Este cambio constante me lleva a pensar en cómo las personas nos construimos en gran medida a partir de lo que los demás proyectan en nosotros. Es como si, de manera casi inconsciente, ajustáramos nuestra esencia para encajar en lo que el entorno espera de nosotros. Y aunque esta capacidad de adaptación es en cierto modo natural y necesaria, también puede resultar agotadora. Vivimos, casi siempre, bajo el paraguas de lo que los demás esperan. Es algo que sucede en cada interacción: familiares, amigos, colegas, incluso desconocidos.

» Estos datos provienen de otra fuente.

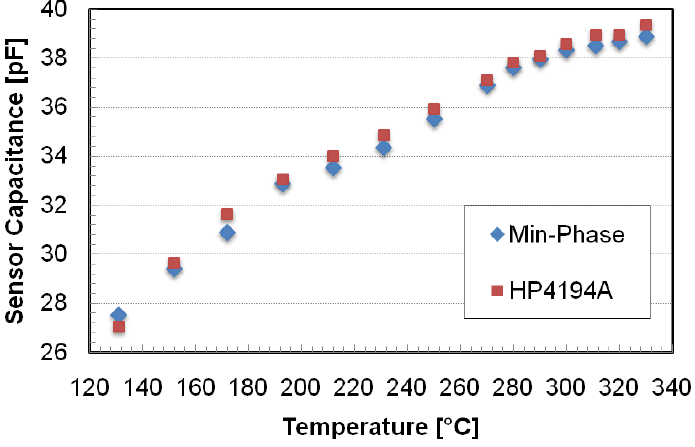
Figure 8. Sensor capacitance directly measured by HP4194A and the data obtained by the telemetric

Sin darnos cuenta, actuamos para cumplir con las expectativas visibles o invisibles que otros tienen sobre nosotros.
Sin embargo, si nos detenemos un momento, ¿cuánto de lo que hacemos o decimos realmente nace de lo que queremos ser? ¿Cuánto, en cambio, viene condicionado por lo que otros necesitan que seamos o por lo que nosotros pensamos que necesitan que seamos? Este fenómeno se hace aún más evidente cuando lo miramos desde una perspectiva de género. Por ejemplo, ser mujer en esta sociedad implica enfrentar una historia larga y profunda de expectativas ajenas. A las mujeres, muchas veces, se nos ha enseñado a comportarnos no según lo que deseamos, sino en función de lo que otros –especialmente los hombres– esperan de nosotras. Desde cómo nos vestimos hasta cómo hablamos, una parte importante de nuestra identidad parece moldearse para encajar en los deseos y necesidades del entorno.
No estoy aquí para decir que debamos romper con todo y vivir en una especie de burbuja de autenticidad perfecta (aunque suena tentador). Lo que sí creo es que vale la pena cuestionar, de vez en cuando, quién somos en cada contexto. ¿Cómo me siento cuando me comporto de cierta manera? ¿Estoy siendo fiel a lo que quiero expresar o simplemente cumpliendo con un guion que otros escribieron? Conocerme a mí misma, a través de la terapia y la reflexión, me ha ayudado a darme cuenta de algo esencial: puedo elegir. Tal vez no siempre podamos escapar de las expectativas ajenas, pero sí podemos aprender a identificar cuáles son nuestras y cuáles no. Y, con el tiempo, construir una versión de nosotros mismos que no solo responda a los demás, sino también a lo que de verdad queremos ser. Porque al final del día, no hay mejor expectativa que la de ser fieles a nosotros mismos, incluso cuando el mundo parece pedirnos lo contrario.